* **EXTRAIT CHOISI**:
- - - - - - -

L’utilisation de techniques d’analyse de données de masse appliquées aux réseaux sociaux “entend apporter une réponse aux limites de nos systèmes de détection actuels” tout en garantissant la vie privée des citoyens, a réagi Bercy suite au tollé suscité par l’autorisation prévue, dans le projet de loi de finances pour 2020, de la collecte de données des Français sur Internet pour repérer les fraudeurs fiscaux.

“D’ores et déjà, le gouvernement a souhaité apporter toutes les garanties nécessaires au regard du droit au respect de la vie privée.” Dans un communiqué, le ministère de l’Action et des Comptes publics s’est empressé de réagir pour tenter d’éteindre le début de polémique suscitée par un des articles du projet de loi de finances (PLF) pour 2020. L’article 57 de ce texte prévoit en effet que l’administration fiscale et celle les douanes puissent “collecter et exploiter au moyen de traitements informatisés et automatisés n’utilisant aucun système de reconnaissance faciale les contenus, librement accessibles, publiés sur Internet par les utilisateurs des opérateurs de plate-forme en ligne”.

Le but ? Autoriser l’administration à collecter en masse et à exploiter les données rendues publiques par les utilisateurs de réseaux sociaux et des plates-formes en ligne. Et ce afin de leur permettre de “mieux détecter des comportements frauduleux sans créer d’obligation déclarative nouvelle pour les contribuables et les opérateurs économiques”, si l’on en croit l’exposé des motifs de l’article.

- - - - - - -

* **ENTRÉES FOURNIES**:

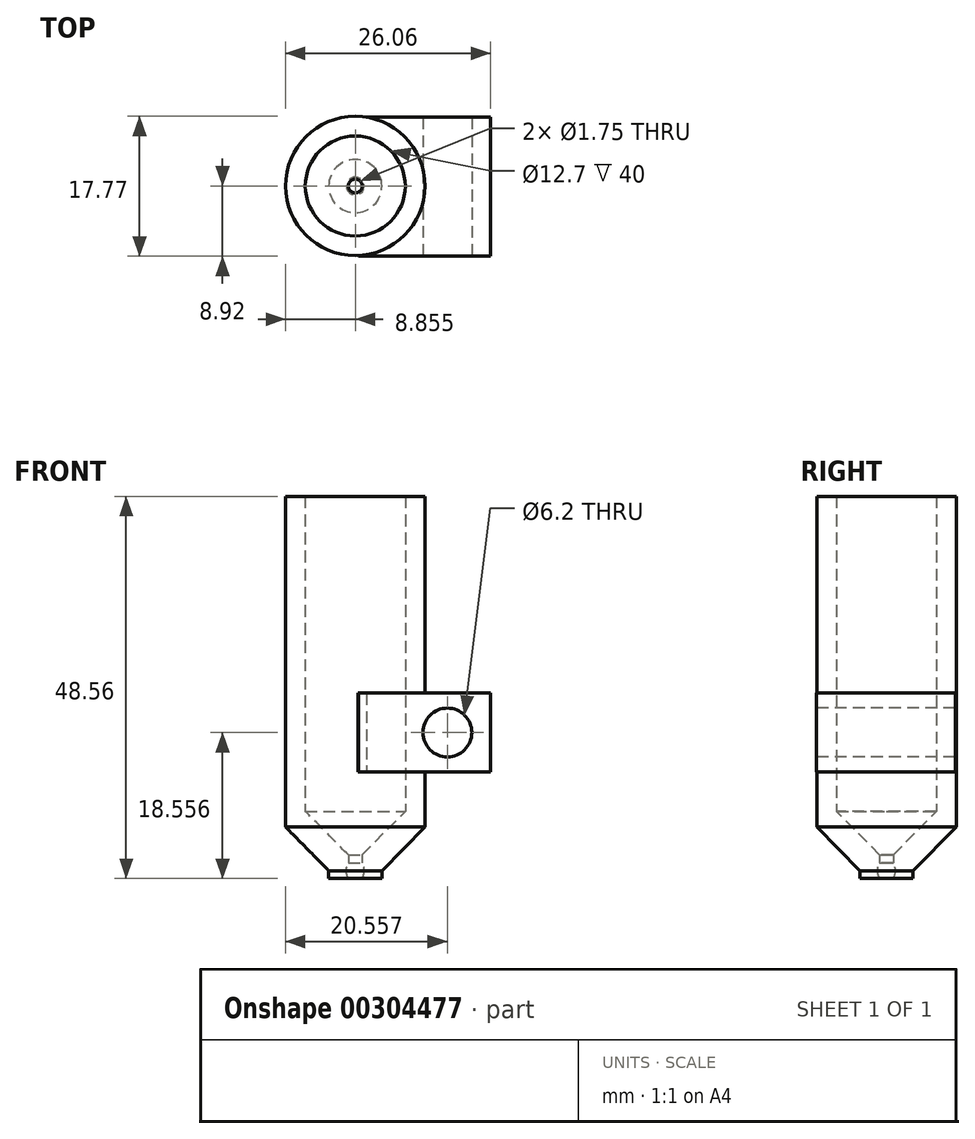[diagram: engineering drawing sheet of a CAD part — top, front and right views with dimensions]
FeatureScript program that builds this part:
annotation { "Feature Type Name" : "Feature", "Feature Type Description" : "" }
export const myFeature = defineFeature(function(context is Context, id is Id, definition is map)
    precondition{}
    {
        {
            var Q0;
            Q0=qCreatedBy(makeId("Front.planeOp"),FACE);
            var sketch = newSketch(context, id + "F0", { "sketchPlane" : qUnion([Q0])});
            skCircle(sketch, "E0", {"center": v(0, 0) * mm, "radius": 0.88 * mm});
            skCircle(sketch, "E1", {"center": v(0, 0) * mm, "radius": 2 * mm});
            skSolve(sketch);
        }
        {
            var Q0;
            Q0=makeQuery(id+"F0.imprint","IMPRINT",FACE,{"disambiguationData":[TD([[makeQuery(id+"F0.imprint","IMPRINT",EDGE,{"derivedFrom":sQuery(id+"F0.wireOp",EDGE,"E0")}),-1.0]])]});
            var sketch = newSketch(context, id + "F1", { "sketchPlane" : qUnion([Q0])});
            skLineSegment(sketch, "E2", {"start": v(-0.88, 0) * mm, "end": v(-1.75, 0) * mm});
            skLineSegment(sketch, "E3", {"start": v(-1.75, 0) * mm, "end": v(-1.75, 2) * mm});
            skLineSegment(sketch, "E4", {"start": v(-1.75, 2) * mm, "end": v(-1.75, 6) * mm});
            skLineSegment(sketch, "E5", {"start": v(-0.88, 0) * mm, "end": v(-0.88, 6) * mm});
            skLineSegment(sketch, "E6", {"start": v(-7.22, 7.56) * mm, "end": v(-1.75, 2) * mm});
            skLineSegment(sketch, "E7", {"start": v(-9.72, 5.56) * mm, "end": v(-4.25, 0) * mm});
            skLineSegment(sketch, "E8", {"start": v(-4.25, 0) * mm, "end": v(-4.25, -1) * mm});
            skLineSegment(sketch, "E9", {"start": v(-4.25, -1) * mm, "end": v(-1.75, -1) * mm});
            skLineSegment(sketch, "E10", {"start": v(-1.75, -1) * mm, "end": v(-1.75, 0) * mm});
            skPoint(sketch, "E11.orphan", {"position": v(0, 0) * mm});
            skLineSegment(sketch, "E12", {"start": v(-7.23, 23.8) * mm, "end": v(-7.23, 7.56) * mm});
            skLineSegment(sketch, "E13", {"start": v(-7.23, 7.56) * mm, "end": v(-9.72, 7.56) * mm});
            skLineSegment(sketch, "E14", {"start": v(-9.72, 7.56) * mm, "end": v(-9.72, 47.56) * mm});
            skLineSegment(sketch, "E15", {"start": v(-9.72, 47.56) * mm, "end": v(-7.22, 47.56) * mm});
            skLineSegment(sketch, "E16", {"start": v(-7.22, 47.56) * mm, "end": v(-7.23, 23.8) * mm});
            skPoint(sketch, "E17.end.orphan", {"position": v(-13.58, 54) * mm});
            skLineSegment(sketch, "E18", {"start": v(-9.72, 7.56) * mm, "end": v(-9.72, 5.56) * mm});
            skPoint(sketch, "E19.start.orphan", {"position": v(-13.58, 14) * mm});
            skSolve(sketch);
        }
        {
            var Q0;
            Q0=makeQuery(id+"F1.imprint","IMPRINT",FACE,{"disambiguationData":[TD([[makeQuery(id+"F1.imprint","IMPRINT",EDGE,{"derivedFrom":sQuery(id+"F1.wireOp",EDGE,"E12")}),-1.0]])]});
            var Q1;
            {var subQ5=sQuery(id+"F1.wireOp",EDGE,"E6");Q1=makeQuery(id+"F1.imprint","IMPRINT",FACE,{"disambiguationData":[TD([[makeQuery(id+"F1.imprint","IMPRINT",EDGE,{"derivedFrom":subQ5}),-1.0]])]});}
            var Q2;
            Q2=sQuery(id+"F1.wireOp",EDGE,"E5");
            revolve(context, id + "F2", {"entities" : qUnion([Q0, Q1]), "axis" : qUnion([Q2]), "revolveType" : RevolveType.FULL});
        }
        {
            var Q0;
            Q0=makeQuery(id+"F2.opRevolve","SWEPT_FACE",FACE,{"disambiguationData":[OSD([sQuery(id+"F1.wireOp",EDGE,"E15")])]});
            var sketch = newSketch(context, id + "F3", { "sketchPlane" : qUnion([Q0])});
            skLineSegment(sketch, "E20", {"start": v(0, 8.8) * mm, "end": v(16.97, 8.8) * mm});
            skCircle(sketch, "E21", {"center": v(-0.88, 0) * mm, "radius": 8.84 * mm});
            skLineSegment(sketch, "E22", {"start": v(7.97, 0) * mm, "end": v(7.97, -13.16) * mm});
            skLineSegment(sketch, "E23", {"start": v(-0.84, -8.85) * mm, "end": v(11.97, -8.85) * mm});
            skLineSegment(sketch, "E24", {"start": v(7.97, -8.85) * mm, "end": v(16.97, -8.85) * mm});
            skPoint(sketch, "E24.endSnap0", {"position": v(14.7, -8.85) * mm});
            skLineSegment(sketch, "E25", {"start": v(16.97, -8.85) * mm, "end": v(16.97, 0) * mm});
            skLineSegment(sketch, "E26", {"start": v(16.97, 0) * mm, "end": v(16.97, 8.8) * mm});
            skSolve(sketch);
        }
        {
            var Q0;
            {var subQ6=sQuery(id+"F3.wireOp",EDGE,"E20");Q0=makeQuery(id+"F3.imprint","IMPRINT",FACE,{"disambiguationData":[TD([[makeQuery(id+"F3.imprint","IMPRINT",EDGE,{"derivedFrom":subQ6}),-1.0]])]});}
            cPlane(context, id + "F4", {"entities" : qUnion([Q0]), "cplaneType" : CPlaneType.OFFSET, "offset" : 25 * mm, "oppositeDirection" : true, "width" : 150 * mm, "height" : 150 * mm});
        }
        {
            var Q0;
            Q0=qCreatedBy(id+"F4.planeOp",FACE);
            var sketch = newSketch(context, id + "F5", { "sketchPlane" : qUnion([Q0])});
            skLineSegment(sketch, "E27", {"start": v(0.35, 8.73) * mm, "end": v(16.33, 8.73) * mm});
            skLineSegment(sketch, "E28", {"start": v(8.33, -0.07) * mm, "end": v(8.33, -13.23) * mm});
            skLineSegment(sketch, "E29", {"start": v(-0.49, -8.92) * mm, "end": v(12.32, -8.92) * mm});
            skLineSegment(sketch, "E30", {"start": v(8.33, -8.92) * mm, "end": v(16.33, -8.92) * mm});
            skPoint(sketch, "E30.endSnap0", {"position": v(14.05, -8.92) * mm});
            skLineSegment(sketch, "E31", {"start": v(16.33, -8.92) * mm, "end": v(16.33, -0.07) * mm});
            skLineSegment(sketch, "E32", {"start": v(16.33, -0.07) * mm, "end": v(16.33, 8.73) * mm});
            skLineSegment(sketch, "E33", {"start": v(0.35, 8.73) * mm, "end": v(5.18, 5.59) * mm});
            skLineSegment(sketch, "E34", {"start": v(5.18, 5.59) * mm, "end": v(6.88, -0.89) * mm});
            skLineSegment(sketch, "E35", {"start": v(6.88, -0.89) * mm, "end": v(5.22, -4.38) * mm});
            skLineSegment(sketch, "E36", {"start": v(5.22, -4.38) * mm, "end": v(1.4, -7.4) * mm});
            skLineSegment(sketch, "E37", {"start": v(1.4, -7.4) * mm, "end": v(-0.92, -8.17) * mm});
            skLineSegment(sketch, "E38", {"start": v(-0.92, -8.17) * mm, "end": v(-0.49, -8.92) * mm});
            skSolve(sketch);
        }
        {
            var Q0;
            Q0=makeQuery(id+"F5.imprint","IMPRINT",FACE,{"disambiguationData":[TD([[makeQuery(id+"F5.imprint","IMPRINT",EDGE,{"derivedFrom":sQuery(id+"F5.wireOp",EDGE,"E27")}),-1.0]])]});
            extrude(context, id + "F6", {"entities" : qUnion([Q0]), "operationType" : NewBodyOperationType.ADD, "oppositeDirection" : true, "depth" : 10 * mm});
        }
        {
            var Q0;
            Q0=makeQuery(id+"F6.opExtrude","SWEPT_FACE",FACE,{"disambiguationData":[OSD([sQuery(id+"F5.wireOp",EDGE,"E29"),sQuery(id+"F5.wireOp",EDGE,"E30")])]});
            var sketch = newSketch(context, id + "F7", { "sketchPlane" : qUnion([Q0])});
            skLineSegment(sketch, "E39", {"start": v(16.33, 17.56) * mm, "end": v(11.33, 17.56) * mm});
            skLineSegment(sketch, "E40", {"start": v(11.33, 17.56) * mm, "end": v(10.83, 17.56) * mm});
            skCircle(sketch, "E41", {"center": v(10.83, 17.56) * mm, "radius": 3.1 * mm});
            skSolve(sketch);
        }
        {
            var Q0;
            Q0=makeQuery(id+"F7.imprint","IMPRINT",FACE,{"disambiguationData":[TD([[makeQuery(id+"F7.imprint","IMPRINT",EDGE,{"derivedFrom":sQuery(id+"F7.wireOp",EDGE,"E41")}),1.0]])]});
            extrude(context, id + "F8", {"entities" : qUnion([Q0]), "operationType" : NewBodyOperationType.REMOVE, "oppositeDirection" : true, "depth" : 25 * mm});
        }
    });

- - - - - - -

* **CONSIGNE 1**: D'après l'extrait sur la fraude fiscale, quel article du projet de loi de finances pour 2020 permet de collecter les contenus publiés sur Internet ?
* **CONSIGNE 2**: Recopiez les entrées depuis leur début jusqu'à la ligne qui contient "v(-0.88, 6) *", celle-ci comprise, en remplaçant "radius" par "rayon" sans rien changer d'autre. Laissez les images de côté.

* **RÉSULTAT 1**: L'article 57.

* **RÉSULTAT 2**:
[diagram: engineering drawing sheet of a CAD part — top, front and right views with dimensions]
FeatureScript program that builds this part:
annotation { "Feature Type Name" : "Feature", "Feature Type Description" : "" }
export const myFeature = defineFeature(function(context is Context, id is Id, definition is map)
    precondition{}
    {
        {
            var Q0;
            Q0=qCreatedBy(makeId("Front.planeOp"),FACE);
            var sketch = newSketch(context, id + "F0", { "sketchPlane" : qUnion([Q0])});
            skCircle(sketch, "E0", {"center": v(0, 0) * mm, "rayon": 0.88 * mm});
            skCircle(sketch, "E1", {"center": v(0, 0) * mm, "rayon": 2 * mm});
            skSolve(sketch);
        }
        {
            var Q0;
            Q0=makeQuery(id+"F0.imprint","IMPRINT",FACE,{"disambiguationData":[TD([[makeQuery(id+"F0.imprint","IMPRINT",EDGE,{"derivedFrom":sQuery(id+"F0.wireOp",EDGE,"E0")}),-1.0]])]});
            var sketch = newSketch(context, id + "F1", { "sketchPlane" : qUnion([Q0])});
            skLineSegment(sketch, "E2", {"start": v(-0.88, 0) * mm, "end": v(-1.75, 0) * mm});
            skLineSegment(sketch, "E3", {"start": v(-1.75, 0) * mm, "end": v(-1.75, 2) * mm});
            skLineSegment(sketch, "E4", {"start": v(-1.75, 2) * mm, "end": v(-1.75, 6) * mm});
            skLineSegment(sketch, "E5", {"start": v(-0.88, 0) * mm, "end": v(-0.88, 6) * mm});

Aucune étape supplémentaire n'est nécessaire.